Do you know the details (models, sources)on any industrial motors that were used successfully? That would be great to try. May even cost less if they're not originally intended for audio!
Hi Klinerm,
not really, some use the big motor from Micro Seiki, some have DIY motors (but very professionally made because they know some technicians) and one gave the Raven motors to a factory, they used the housing to implement their own design.
But even that Raven will be on sale the next time, the owner has some other turntables and will let it go, even with improved motors.
A - real - good turntable design is not so easy in our modern time, I guess.
No wonder, digital became such huge acceptance.
Well, I guess I'm going to finish up my own thread. I've now had the opportunity to listen to my Final Tool through a quite high end system with 1, 2, & 3 motors for a few weeks, and it's in my opinion a no-brainer that 1 motor sounds best. Of course, this finding probably will not generalize to all turntables on the market.
From my experience, having had only one 1 motor and then upgrading to 3 later on with my Transrotor turntable, I think the merits are both from what the designer puts and what the customer wants. I decided to go with a 3 motor setup after upgrading to a 80MM platter which was twice as heavy as the other stock 40MM platter that was on before. I wanted to go this route because I wanted to add extra torque capacity at startup to enable to platter to spin-up to speed from a cold start. With one motor and one belt, it took some time and it was noticeable, with the heavy platter upgrade, the manufacturer suggested the 3 motor route...the motors did not change, I mean it was the same motor either with one or 3 motors, but there is no noise at all, and the Transrotor speed controller allows me to monitor the variances in speed and make on the fly changes as needed in case I need to.

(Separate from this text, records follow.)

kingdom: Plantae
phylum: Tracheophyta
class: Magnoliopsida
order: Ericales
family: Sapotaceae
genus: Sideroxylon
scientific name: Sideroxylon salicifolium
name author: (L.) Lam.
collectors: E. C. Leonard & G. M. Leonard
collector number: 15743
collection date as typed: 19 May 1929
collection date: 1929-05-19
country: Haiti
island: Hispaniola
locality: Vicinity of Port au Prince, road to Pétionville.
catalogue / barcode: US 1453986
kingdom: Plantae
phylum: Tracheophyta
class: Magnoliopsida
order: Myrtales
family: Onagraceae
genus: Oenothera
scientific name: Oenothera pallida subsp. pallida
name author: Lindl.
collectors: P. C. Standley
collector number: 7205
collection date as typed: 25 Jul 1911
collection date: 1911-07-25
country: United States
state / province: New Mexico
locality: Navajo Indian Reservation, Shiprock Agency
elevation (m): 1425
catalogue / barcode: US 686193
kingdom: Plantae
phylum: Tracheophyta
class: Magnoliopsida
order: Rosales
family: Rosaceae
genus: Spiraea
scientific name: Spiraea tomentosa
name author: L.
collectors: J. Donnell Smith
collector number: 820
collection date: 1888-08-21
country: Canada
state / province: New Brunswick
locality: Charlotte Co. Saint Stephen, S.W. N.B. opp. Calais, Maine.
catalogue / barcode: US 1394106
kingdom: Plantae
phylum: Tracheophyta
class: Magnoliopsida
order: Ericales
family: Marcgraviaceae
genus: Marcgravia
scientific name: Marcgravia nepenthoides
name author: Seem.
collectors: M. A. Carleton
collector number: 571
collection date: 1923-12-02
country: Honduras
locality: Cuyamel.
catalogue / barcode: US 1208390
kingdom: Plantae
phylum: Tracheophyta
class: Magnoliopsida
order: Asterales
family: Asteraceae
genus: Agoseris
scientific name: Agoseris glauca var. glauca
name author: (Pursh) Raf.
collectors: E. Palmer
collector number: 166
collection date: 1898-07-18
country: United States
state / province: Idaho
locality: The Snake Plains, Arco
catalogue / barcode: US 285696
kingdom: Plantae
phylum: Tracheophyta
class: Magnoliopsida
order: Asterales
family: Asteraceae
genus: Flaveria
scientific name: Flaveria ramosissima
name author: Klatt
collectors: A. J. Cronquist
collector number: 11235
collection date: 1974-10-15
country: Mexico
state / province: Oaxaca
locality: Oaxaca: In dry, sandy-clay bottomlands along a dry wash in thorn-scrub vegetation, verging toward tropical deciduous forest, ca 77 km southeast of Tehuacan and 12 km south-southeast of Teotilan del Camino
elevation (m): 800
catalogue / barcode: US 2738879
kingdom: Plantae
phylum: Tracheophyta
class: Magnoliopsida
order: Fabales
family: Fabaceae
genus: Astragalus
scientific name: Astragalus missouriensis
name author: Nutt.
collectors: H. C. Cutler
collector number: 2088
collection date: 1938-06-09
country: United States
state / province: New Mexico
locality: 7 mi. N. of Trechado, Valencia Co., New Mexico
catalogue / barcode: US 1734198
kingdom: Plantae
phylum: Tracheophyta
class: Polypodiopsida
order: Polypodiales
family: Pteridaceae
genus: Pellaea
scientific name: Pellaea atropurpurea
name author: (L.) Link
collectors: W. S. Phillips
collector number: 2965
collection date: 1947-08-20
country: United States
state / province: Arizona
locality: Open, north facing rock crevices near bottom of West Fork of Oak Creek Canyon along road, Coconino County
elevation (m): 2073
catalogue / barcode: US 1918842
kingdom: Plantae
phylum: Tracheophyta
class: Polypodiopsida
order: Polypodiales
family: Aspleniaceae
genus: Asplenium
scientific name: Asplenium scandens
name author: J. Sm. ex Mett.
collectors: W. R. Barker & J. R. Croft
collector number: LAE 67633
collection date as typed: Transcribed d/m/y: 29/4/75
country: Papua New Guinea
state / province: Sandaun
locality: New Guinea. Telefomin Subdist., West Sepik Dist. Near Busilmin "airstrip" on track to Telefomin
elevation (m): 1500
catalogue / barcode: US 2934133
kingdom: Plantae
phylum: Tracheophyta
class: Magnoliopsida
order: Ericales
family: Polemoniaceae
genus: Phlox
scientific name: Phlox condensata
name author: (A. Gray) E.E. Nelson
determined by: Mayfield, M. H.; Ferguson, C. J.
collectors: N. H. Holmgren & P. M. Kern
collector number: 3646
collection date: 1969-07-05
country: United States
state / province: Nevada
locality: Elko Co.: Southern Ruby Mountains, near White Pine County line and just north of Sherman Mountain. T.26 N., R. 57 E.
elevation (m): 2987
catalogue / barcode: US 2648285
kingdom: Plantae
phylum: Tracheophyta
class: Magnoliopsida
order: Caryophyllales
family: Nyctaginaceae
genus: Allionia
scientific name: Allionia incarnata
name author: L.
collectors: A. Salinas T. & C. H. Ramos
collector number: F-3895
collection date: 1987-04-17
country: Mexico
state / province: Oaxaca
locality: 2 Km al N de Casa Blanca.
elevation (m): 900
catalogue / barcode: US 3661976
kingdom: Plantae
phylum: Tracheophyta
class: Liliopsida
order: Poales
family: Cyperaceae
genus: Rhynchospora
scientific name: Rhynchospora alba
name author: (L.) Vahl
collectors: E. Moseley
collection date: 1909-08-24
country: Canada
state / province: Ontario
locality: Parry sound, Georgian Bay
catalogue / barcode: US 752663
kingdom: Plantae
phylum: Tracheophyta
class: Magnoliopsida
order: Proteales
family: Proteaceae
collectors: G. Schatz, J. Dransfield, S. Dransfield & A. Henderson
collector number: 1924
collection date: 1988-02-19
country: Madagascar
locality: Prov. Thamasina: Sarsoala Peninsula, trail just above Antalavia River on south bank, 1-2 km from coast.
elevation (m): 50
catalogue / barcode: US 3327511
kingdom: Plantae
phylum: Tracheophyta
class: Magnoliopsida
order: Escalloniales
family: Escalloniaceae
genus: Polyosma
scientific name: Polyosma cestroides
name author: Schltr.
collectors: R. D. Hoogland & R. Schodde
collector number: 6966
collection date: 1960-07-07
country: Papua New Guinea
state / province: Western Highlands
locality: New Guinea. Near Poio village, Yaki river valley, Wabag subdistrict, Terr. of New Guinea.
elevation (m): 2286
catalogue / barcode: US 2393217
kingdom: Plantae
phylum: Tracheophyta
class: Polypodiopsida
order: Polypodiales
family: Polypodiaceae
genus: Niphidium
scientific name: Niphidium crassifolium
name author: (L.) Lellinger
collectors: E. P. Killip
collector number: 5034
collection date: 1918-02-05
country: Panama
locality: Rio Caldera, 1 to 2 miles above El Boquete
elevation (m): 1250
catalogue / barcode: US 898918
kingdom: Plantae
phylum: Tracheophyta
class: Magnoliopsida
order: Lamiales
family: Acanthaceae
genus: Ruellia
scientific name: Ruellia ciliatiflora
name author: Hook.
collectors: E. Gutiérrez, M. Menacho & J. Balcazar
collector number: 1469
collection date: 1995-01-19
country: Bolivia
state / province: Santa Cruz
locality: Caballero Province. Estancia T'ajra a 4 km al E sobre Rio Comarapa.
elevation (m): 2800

I know some state that a high torque motor is capable of driving a heavy platter with no problem but the Transrotor motors, I am not sure who makes these are so quiet and work great for me and I am not sure if they are high torque or not. That is where the ultimate decision lies, what works for you as a customer, it is your decision based on your own parameters. Good luck.

That is where the ultimate decision lies, what works for you as a customer, it is your decision based on your own parameters.

Absolutely. We all have different ideas on what we can or cannot live with. I.e., start up is not an issue for me since I have come to prefer leaving my table running during an entire session. I get off on details of the music so I prefer the resolution of a single motor with tape belt. But I do admit that there are many multi-motor setups I have not heard. FWIW.

I would suspect that a multi-motor solution from the turntable manufacturer would give the best results with such a configuration. Adapting across lines can get tricky, but it is certainly possible.